Questions for Discussion:

Armstrong thinks that Noah, like Adam before him, cannot handle being the torch-bearer for humanity. While we are accustomed to flawed human beings, Noah and Adam each seem to make one mistake that makes them unworthy of the relationship that God eventually has with Abraham. What do the characters of Noah and Adam say about the kind of human that God wishes to share in a covenant of a sacred nation? Why don’t Noah and Adam measure up? What sets Abraham apart later?

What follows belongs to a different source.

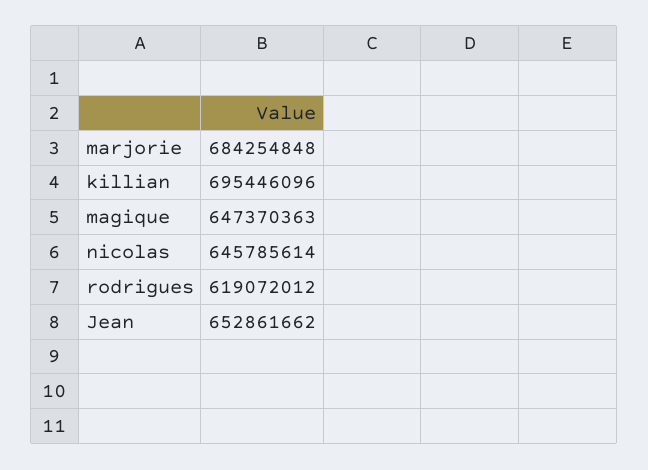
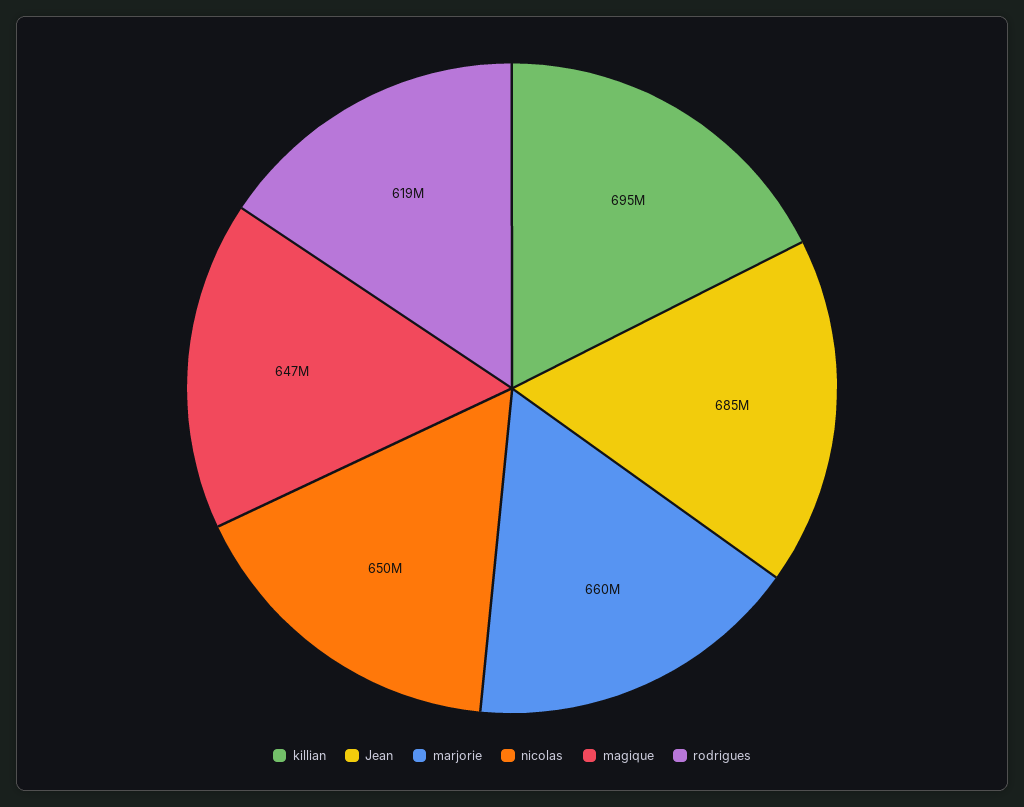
marjorie: 684254848 -> 660000000
nicolas: 645785614 -> 650000000
Jean: 652861662 -> 685000000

Zornberg writes that Noah, after remaining dutiful and passive during the days of the flood, finally is empowered to act when embarrassed by a loved one. Has this aspect of Noah’s personality always been present, but invisible to this point? Or has the experience with surviving the flood made him bolder? Why is this episode the tipping point that allows us to see Noah’s pro-active side?

Telushkin wonders whether Noah’s reaction to Ham is over-the-top. Is Telushkin too hard on Noah? Isn’t the shame of nakedness that Adam and Eve once displayed reflected in Noah’s reaction? Or is this simply the unfettered reaction of someone suffering from a hangover? But if that is the case, does it justify Noah’s reaction?